Answer: B SFT learns to mimic the average behavior of demonstrations through imitation learning. It cannot distinguish between good and bad responses or learn that some behaviors are better than others. RLHF/DPO provide a preference signal that guides the model toward better responses beyond what demonstrations show.


Question 21

In the RLHF objective, the reward model $r_\phi$ is typically initialized from:

A) A randomly initialized model. B) The SFT model with the language modeling head replaced by a scalar output. C) A separate, pre-trained classifier. D) The base pre-trained model before SFT.

Answer: B The reward model is initialized from the SFT model with the language modeling head replaced by a linear layer that outputs a scalar reward. Using the same architecture ensures the reward model can understand the same features as the policy.


Question 22

SimPO simplifies DPO by:

A) Using a fixed reward model instead of implicit rewards. B) Using average log probability as the implicit reward, eliminating the reference model. C) Training only the last layer of the model. D) Using greedy decoding instead of sampling.

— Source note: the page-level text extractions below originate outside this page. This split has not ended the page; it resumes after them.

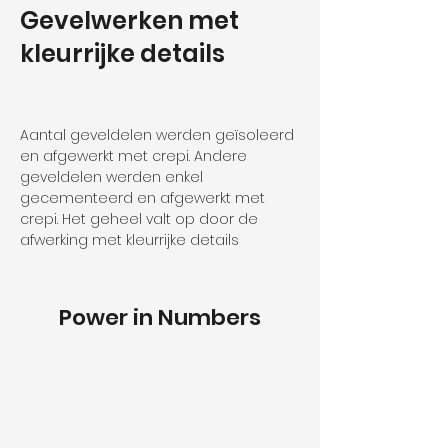
Gevelwerken met
kleurrijke details
Aantal geveldelen werden geïsoleerd 
en afgewerkt met crepi. Andere 
geveldelen werden enkel 
gecementeerd en afgewerkt met 
crepi. Het geheel valt op door de 
afwerking met kleurrijke details
Power in Numbers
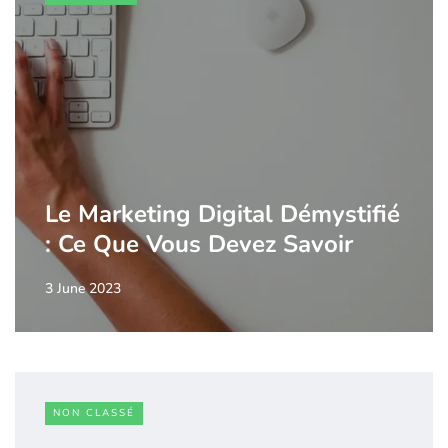
Le Marketing Digital Démystifié
: Ce Que Vous Devez Savoir
3 June 2023
NON CLASSÉ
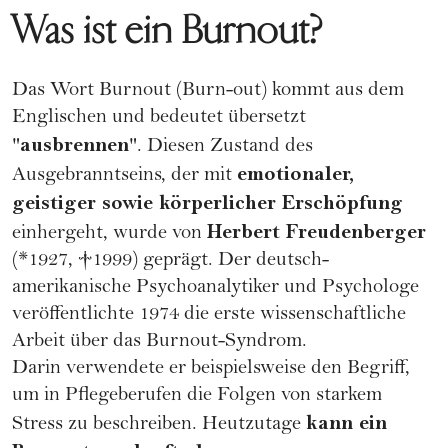
Was ist ein Burnout?
Das Wort Burnout (Burn-out) kommt aus dem
Englischen und bedeutet übersetzt
ausbrennen
"
". Diesen Zustand des
emotionaler,
Ausgebranntseins, der mit
geistiger sowie körperlicher
Erschöpfung
Herbert Freudenberger
einhergeht, wurde von
(*1927, †1999) geprägt. Der deutsch-
amerikanische Psychoanalytiker und Psychologe
veröffentlichte 1974 die erste wissenschaftliche
Arbeit über das Burnout-Syndrom.
Darin verwendete er beispielsweise den Begriff,
um in Pflegeberufen die Folgen von starkem
kann ein
Stress
zu beschreiben. Heutzutage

Answer: B SimPO uses $\hat{r}(x,y) = \frac{\beta}{|y|} \log \pi_\theta(y|x)$ as the implicit reward, where length normalization prevents verbosity bias. This eliminates the need for a reference model, simplifying the training pipeline further.


Question 23

In PPO for LLMs, the advantage $A_t$ is estimated using GAE (Generalized Advantage Estimation) because:

A) It reduces variance in advantage estimates while controlling bias. B) It is the simplest possible advantage estimator. C) It eliminates the need for a value function. D) It ensures the advantage is always positive.

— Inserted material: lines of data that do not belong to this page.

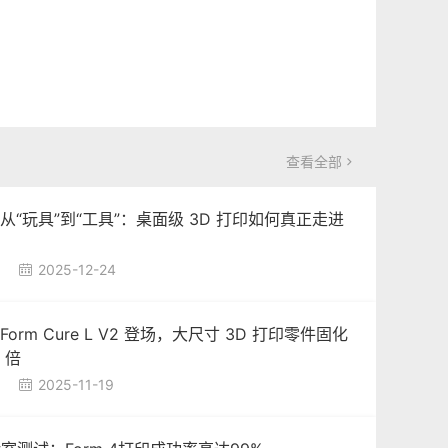
查看全部

 从“玩具”到“工具”：桌面级 3D 打印如何真正走进
？
2025-12-24

Form Cure L V2 登场，大尺寸 3D 打印零件固化
 倍
2025-11-19

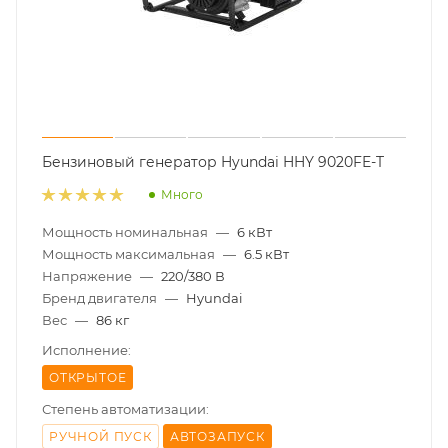
Бензиновый генератор Hyundai HHY 9020FE-T
Много
Мощность номинальная
—
6 кВт
Мощность максимальная
—
6.5 кВт
Напряжение
—
220/380 В
Бренд двигателя
—
Hyundai
Вес
—
86 кг
Исполнение:
ОТКРЫТОЕ
Степень автоматизации:
РУЧНОЙ ПУСК
АВТОЗАПУСК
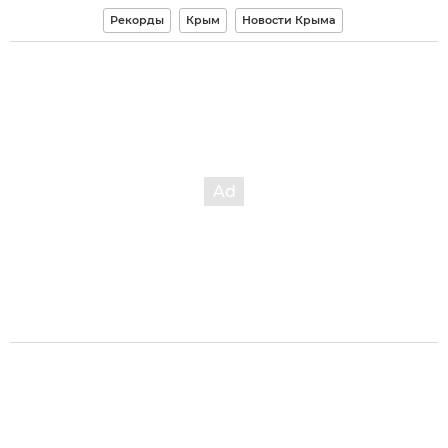
Рекорды
Крым
Новости Крыма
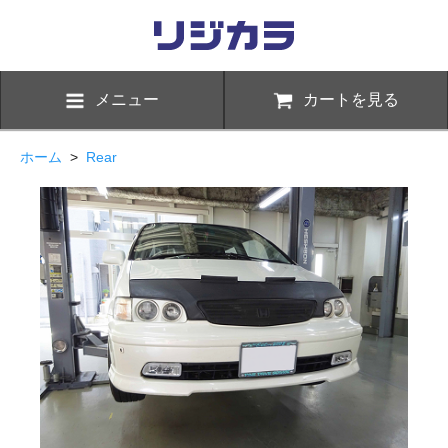
メニュー
カートを見る
ホーム
>
Rear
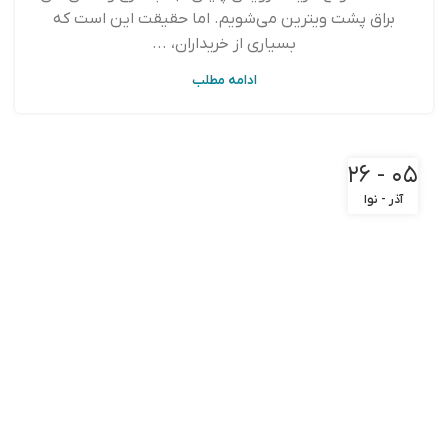
براق پشت ویترین می‌شویم. اما حقیقت این است که
بسیاری از خریداران، ...
ادامه مطلب
۰۵ - ۲۶
آذر - نوا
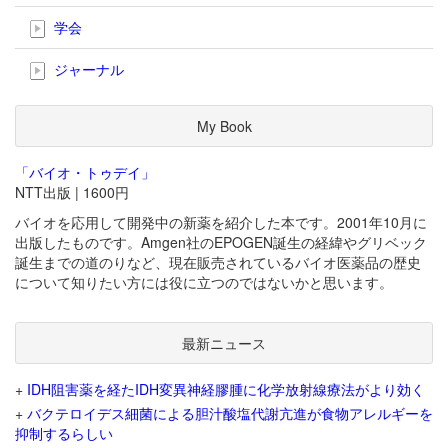
学会
ジャーナル
My Book
「バイオ・トゥデイ」
NTT出版 | 1600円
バイオを応用して開発中の新薬を紹介した本です。2001年10月に
出版したものです。Amgen社のEPOGEN誕生の経緯やグリベック
誕生までの道のりなど、現在販売されているバイオ医薬品の歴史
について知りたい方には役に立つのではないかと思います。
最新ニュース
+
IDH阻害薬を経たIDH変異神経膠腫に化学放射線療法がより効く
+
バクテロイデス細菌による胆汁酸塩代謝亢進が食物アレルギーを
抑制するらしい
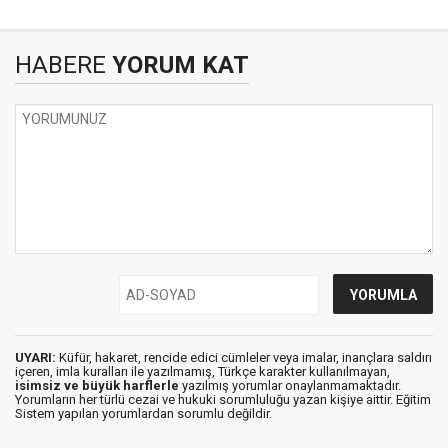
HABERE
YORUM KAT
UYARI:
Küfür, hakaret, rencide edici cümleler veya imalar, inançlara saldırı
içeren, imla kuralları ile yazılmamış, Türkçe karakter kullanılmayan,
isimsiz ve büyük harflerle
yazılmış yorumlar onaylanmamaktadır.
Yorumların her türlü cezai ve hukuki sorumluluğu yazan kişiye aittir. Eğitim
Sistem yapılan yorumlardan sorumlu değildir.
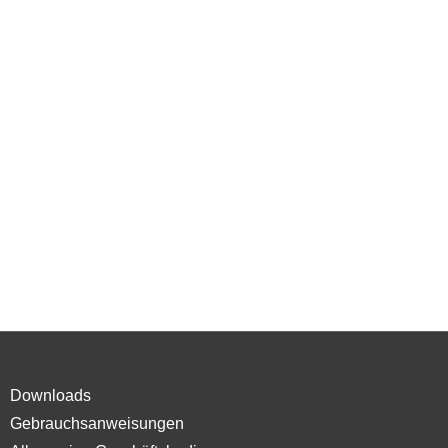
Downloads
Gebrauchsanweisungen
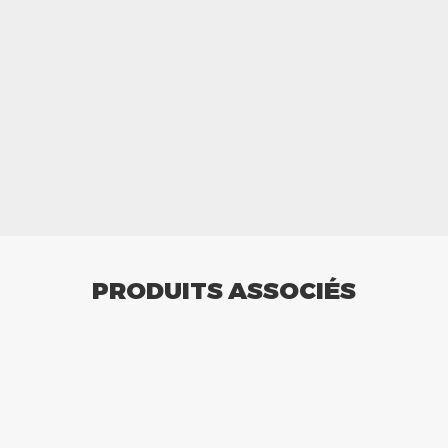
PRODUITS ASSOCIÉS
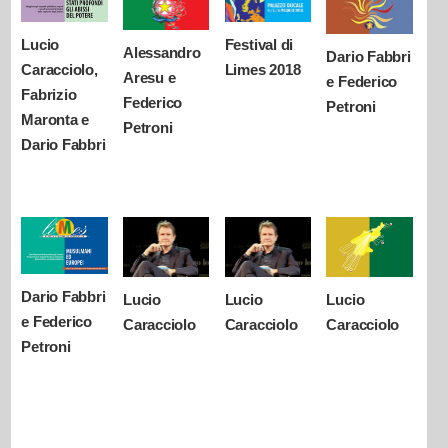
Lucio
Festival di
Alessandro
Dario Fabbri
Caracciolo,
Limes 2018
Aresu e
e Federico
Fabrizio
Federico
Petroni
Maronta e
Petroni
Dario Fabbri
Dario Fabbri
Lucio
Lucio
Lucio
e Federico
Caracciolo
Caracciolo
Caracciolo
Petroni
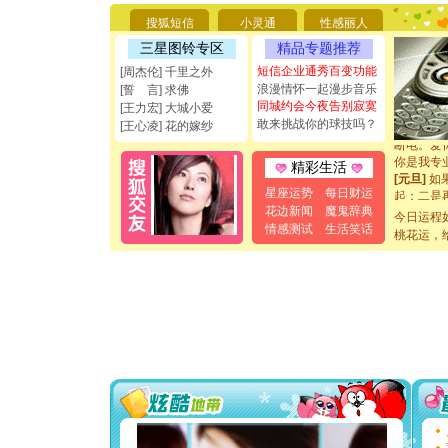
你太多，
要平安！
搜狐短信
小灵通
性感丽人
[圣诞节]
三星图铃专区
精品专题推荐
能正大光明
都要快乐噢
短信企业通秀百变功能
[周杰伦] 千里之外
[圣诞节]
浪漫情怀一起漫步音乐
[誓 言] 求佛
如意,快乐
同城约会今夜告别寂寞
[王力宏] 大城小爱
[元旦]
看
敢来挑战你的球技吗？
[王心凌] 花的嫁纱
断电。爱
你是我专
精彩生活
[元旦]
如
起；二是
星座运势
每日财运
离。水晶
花边新闻
魔鬼辞典
今日运程
[元旦]
当
情感测试
生活笑话
桃花运，
泣，这痛
卖了。水
[春节]
风
颜！冬去
道一声平
[春节]
传
片叶子是
送你一棵
[圣诞节]
你太多，
要平安！
[圣诞节]
能正大光明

Answer: A GAE provides a family of advantage estimators controlled by $\lambda$, trading off bias and variance. Higher $\lambda$ gives lower bias but higher variance; lower $\lambda$ gives higher bias but lower variance. This is crucial for stable PPO training with the noisy reward signals typical in RLHF.


Question 24

The practical alignment recipe from Section 25.12 recommends:

A) Starting with DPO directly on the base model. B) SFT on 10K-100K examples, then DPO on 10K-50K preference pairs with $\beta = 0.1$-$0.3$. C) Using only Constitutional AI without any human data. D) Training with PPO for 100 epochs on a small dataset.

Answer: B The recommended recipe is: (1) SFT on high-quality instruction data (10K-100K examples, 1-3 epochs), (2) Collect preference data (10K-50K pairs), (3) DPO training (1-2 epochs, $\beta = 0.1$-$0.3$), (4) Safety evaluation, and (5) Iterate on failure modes.


Question 25

Which alignment method is most appropriate when you have unpaired feedback (thumbs up/down) rather than pairwise comparisons?

A) DPO. B) RLHF (PPO). C) KTO. D) ORPO.

Answer: C KTO (Kahneman-Tversky Optimization) is specifically designed for unpaired preference data where responses are individually labeled as good or bad. DPO and RLHF require explicit pairwise comparisons (chosen vs. rejected). ORPO requires the same paired format as DPO.